• _What is expected_:
Reproduce the listing in full. Keep every character unchanged.

• _Task inputs_:
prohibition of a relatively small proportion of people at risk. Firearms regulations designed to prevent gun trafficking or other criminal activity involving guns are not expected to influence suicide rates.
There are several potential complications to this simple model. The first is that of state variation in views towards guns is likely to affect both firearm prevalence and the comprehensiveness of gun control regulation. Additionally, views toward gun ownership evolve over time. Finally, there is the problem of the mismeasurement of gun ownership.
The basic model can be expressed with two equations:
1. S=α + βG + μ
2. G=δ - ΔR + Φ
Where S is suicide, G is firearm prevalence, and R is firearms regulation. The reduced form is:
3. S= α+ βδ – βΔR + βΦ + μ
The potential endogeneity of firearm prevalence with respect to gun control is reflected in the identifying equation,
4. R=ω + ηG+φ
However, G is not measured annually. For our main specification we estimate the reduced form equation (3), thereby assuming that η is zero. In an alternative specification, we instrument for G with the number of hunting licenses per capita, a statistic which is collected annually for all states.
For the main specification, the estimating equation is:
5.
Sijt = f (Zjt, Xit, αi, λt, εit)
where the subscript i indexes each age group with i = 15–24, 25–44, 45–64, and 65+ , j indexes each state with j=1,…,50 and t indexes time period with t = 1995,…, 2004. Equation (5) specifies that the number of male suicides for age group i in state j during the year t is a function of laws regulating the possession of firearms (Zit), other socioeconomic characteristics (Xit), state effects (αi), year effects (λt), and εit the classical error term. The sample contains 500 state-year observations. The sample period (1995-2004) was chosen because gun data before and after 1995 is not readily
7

• _Expected output_:
prohibition of a relatively small proportion of people at risk. Firearms regulations designed to prevent gun trafficking or other criminal activity involving guns are not expected to influence suicide rates.
There are several potential complications to this simple model. The first is that of state variation in views towards guns is likely to affect both firearm prevalence and the comprehensiveness of gun control regulation. Additionally, views toward gun ownership evolve over time. Finally, there is the problem of the mismeasurement of gun ownership.
The basic model can be expressed with two equations:
1. S=α + βG + μ
2. G=δ - ΔR + Φ
Where S is suicide, G is firearm prevalence, and R is firearms regulation. The reduced form is:
3. S= α+ βδ – βΔR + βΦ + μ
The potential endogeneity of firearm prevalence with respect to gun control is reflected in the identifying equation,
4. R=ω + ηG+φ
However, G is not measured annually. For our main specification we estimate the reduced form equation (3), thereby assuming that η is zero. In an alternative specification, we instrument for G with the number of hunting licenses per capita, a statistic which is collected annually for all states.
For the main specification, the estimating equation is:
5.
Sijt = f (Zjt, Xit, αi, λt, εit)
where the subscript i indexes each age group with i = 15–24, 25–44, 45–64, and 65+ , j indexes each state with j=1,…,50 and t indexes time period with t = 1995,…, 2004. Equation (5) specifies that the number of male suicides for age group i in state j during the year t is a function of laws regulating the possession of firearms (Zit), other socioeconomic characteristics (Xit), state effects (αi), year effects (λt), and εit the classical error term. The sample contains 500 state-year observations. The sample period (1995-2004) was chosen because gun data before and after 1995 is not readily
7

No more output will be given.